Students in Janice Packard's drawing and painting classes worked with Packard and guest artist Reeva Wortel on the project, during which they interviewed a variety of people around town about their experiences in Estacada. Next, they drew or painted portraits of their interviewees.
"(We're looking at) how to cultivate themes about small towns," Wortel said. "Who are we? What's interesting? What misconceptions about small towns are there?"
The completed portraits, along with quotes from the interviews, will hang at Estacada City Hall beginning later this month. There will be a reception for the show from 6-7 p.m. Thursday, April 19, at City Hall, 475 S.E. Main St.
One person interviewed for the project was Estacada Mayor Sean Drinkwine.
"He talked about how the town has grown and changed," Wortel said.
Themes of life in Estacada that came up during the interviews include nature and friendliness.
Students enjoyed the interview element of the project.
"It's cool we got to meet the people we're painting," said Alexis Patterson.
Rosie Shaver noted that her mom was one of the people interviewed, which she found enlightening.
"I learned a lot of new stuff about her childhood, and it was fun to re-hear things and look at everyone else's reactions," she said.
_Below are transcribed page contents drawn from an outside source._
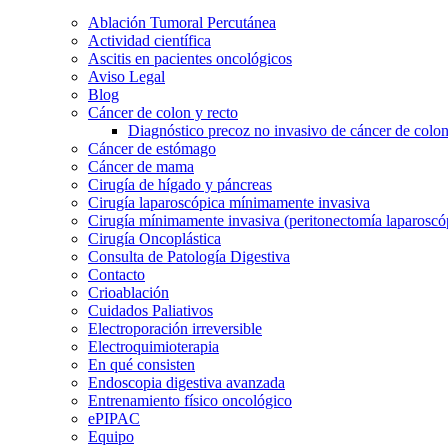
Ablación Tumoral Percutánea
Actividad científica
Ascitis en pacientes oncológicos
Aviso Legal
Blog
Cáncer de colon y recto
Diagnóstico precoz no invasivo de cáncer de colo
Cáncer de estómago
Cáncer de mama
Cirugía de hígado y páncreas
Cirugía laparoscópica mínimamente invasiva
Cirugía mínimamente invasiva (peritonectomía laparoscó
Cirugía Oncoplástica
Consulta de Patología Digestiva
Contacto
Crioablación
Cuidados Paliativos
Electroporación irreversible
Electroquimioterapia
En qué consisten
Endoscopia digestiva avanzada
Entrenamiento físico oncológico
ePIPAC
Equipo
Wortel sees value in helping students engage in a community-centric art project.
"It's focused on the community, asking the community questions, learning about the community and reflecting that back at the community," she said.
She added that the work has also been helpful in allowing students to further refine their listening skills.
"Students have really challenged themselves to listen to different perspectives. We talked to all of these different voices and different perspectives on small town life," she said.
Packard added that connecting with people like this adds another dimension to the art.
"Arts are driven by emotion," she said. "To have students connect with their subject on a personal level is important for when they do the portraits. They can pull up the emotions that they felt during the interview and feed it into the portraits."
Wortel noted that face-to-face conversations like these don't necessarily happen regularly.
"In the modern age, so much is on computers and cell phones. One student said, 'this is kind of old fashioned,'" Wortel said.